• Work order: Copy every line of text in the data below word for word, keeping the original line breaks. Leave the pictures out of your answer.

##### Records for this exercise #####

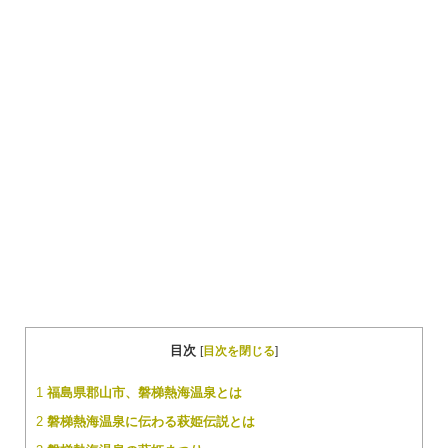
目次
[
目次を閉じる
]
1
福島県郡山市、磐梯熱海温泉とは
2
磐梯熱海温泉に伝わる萩姫伝説とは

#####

• The answer:
目次
[
目次を閉じる
]
1
福島県郡山市、磐梯熱海温泉とは
2
磐梯熱海温泉に伝わる萩姫伝説とは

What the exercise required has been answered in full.